Peyton Manning: What Broncos QB Must Do in Week 17 to Lock Up MVP Award

Adam WellsFeatured ColumnistDecember 27, 2012

DENVER, CO - DECEMBER 23:  Quarterback Peyton Manning #18 of the Denver Broncos audibles out of the shotgun during a game against the Cleveland Browns at Sports Authority Field at Mile High on December 23, 2012 in Denver, Colorado. The Broncos defeated the Browns 34-12. (Photo by Dustin Bradford/Getty Images)
Dustin Bradford/Getty Images

One of the most hotly-contested MVP races in recent memory, Denver Broncos quarterback Peyton Manning and Minnesota Vikings running back Adrian Peterson have one more week to show the voters why they deserve the honor. 

Peterson's pursuit of Eric Dickerson's single-season rushing record has been well documented, but Manning might have the tougher argument, simply because he is putting up numbers that, while great on their own, aren't very different from what Tom Brady or Aaron Rodgers is doing. 

With the Broncos still in a fight for the No. 1 seed in the AFC, it would be a shock to see Manning rest much in Sunday's home game against Kansas City.

In his final showcase for the 2012 regular season, here is what Manning must do to lock up the fifth MVP award of his storied career. 


Always Leave Them Wanting More

One of the things that Manning is so great at is making you think he could throw on a defense all game long, seemingly completing every pass he threw if the game just kept playing for consecutive days at a time. 

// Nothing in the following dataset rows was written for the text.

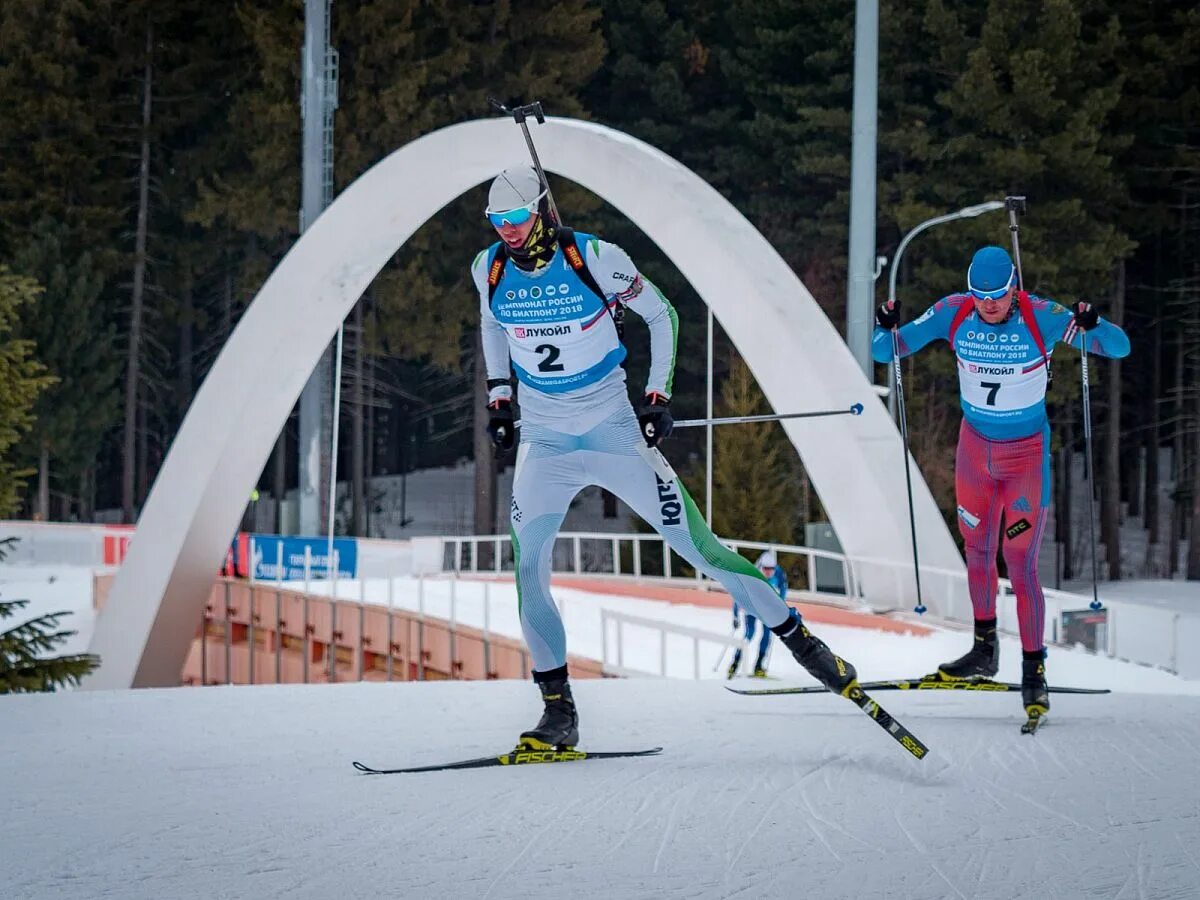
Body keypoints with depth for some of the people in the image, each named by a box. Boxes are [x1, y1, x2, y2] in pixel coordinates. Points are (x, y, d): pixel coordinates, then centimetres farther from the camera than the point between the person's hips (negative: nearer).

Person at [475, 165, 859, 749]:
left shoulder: (595, 259, -15)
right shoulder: (490, 270, -4)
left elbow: (661, 315, -1)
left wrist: (658, 394, -7)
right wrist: (498, 394, 14)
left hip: (614, 433, -3)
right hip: (543, 443, 3)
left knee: (698, 548, -4)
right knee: (528, 568, -11)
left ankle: (800, 641, 11)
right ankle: (559, 711, -2)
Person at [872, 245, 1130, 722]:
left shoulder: (1041, 317, -22)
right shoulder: (953, 313, -13)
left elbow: (1119, 347, -23)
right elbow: (886, 351, -8)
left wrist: (1091, 326, -44)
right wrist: (885, 329, -31)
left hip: (1027, 454, -4)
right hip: (975, 446, 4)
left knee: (1021, 564, -7)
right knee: (978, 552, 15)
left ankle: (1034, 670, 3)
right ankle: (984, 651, 33)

What voters like to see, especially from a quarterback, is that sheer level of dominance and the knowledge that, even as the time runs out on the game, the story just keeps going on and on. 

Manning doesn't need to have his best game of the season—against a weak Kansas City team, it probably won't enhance his argument that much—but he does need to finish well. A game like the one he had against Cleveland last week, with three touchdowns and 339 yards, would be the perfect sendoff. 


Show The World Why You Are The World's Best QB

Again, it is hard to make a statement like this in a single game. It is something that takes years to build. But there are certain throws that Manning makes, especially when it seems like he just floats over everyone else and places it into the waiting arms of a receiver, that no one else is capable of. 

Of course, if you were to ask Manning, he would tell you that he isn't as good as he was prior to the neck surgeries. Some might say that is just him being humble; some might say it's true. Regardless, we all know he is still in the conversation for best quarterback in the game. 

But just being one of the best isn't good enough in an MVP race. You have to be head and shoulders above everyone else. Making a handful of plays that illustrate that point in this matchup will go a long way towards locking up the award. 


The Record Is The Key

One team factor that will help Manning's case is where the Broncos finish in the AFC. With one more win, they are guaranteed to be at least the No. 2 seed in the postseason, locking up a first-round bye and at least one home playoff game. 

While I am not a believer in the idea that team record and playoff seeding should factor into an MVP discussion, I am not so naive to think that the voters don't look at it when making their determination. 

Manning has the narrative of coming back after missing all of last season, picking up where he left off with the Colts, throwing for over 4,000 yards, completing over 68 percent of his passes and throwing 34 touchdowns entering Week 17. 

If the Broncos are able to defeat Kansas City, which seems likely, and Houston loses to Indianapolis—less likely, but entirely possible—they will be the No. 1 seed in the AFC.

The narrative of the Broncos being the best team in the AFC, combined with Manning's return, is a dramatic comeback story that not even Adrian Peterson's pursuit of history can compete with. 

Manning leading the Broncos to a victory in this game, and doing so while posting strong numbers on his own, will be the final nail in the MVP race. He already has the advantage over everyone else. All that is left is putting the icing on the cake.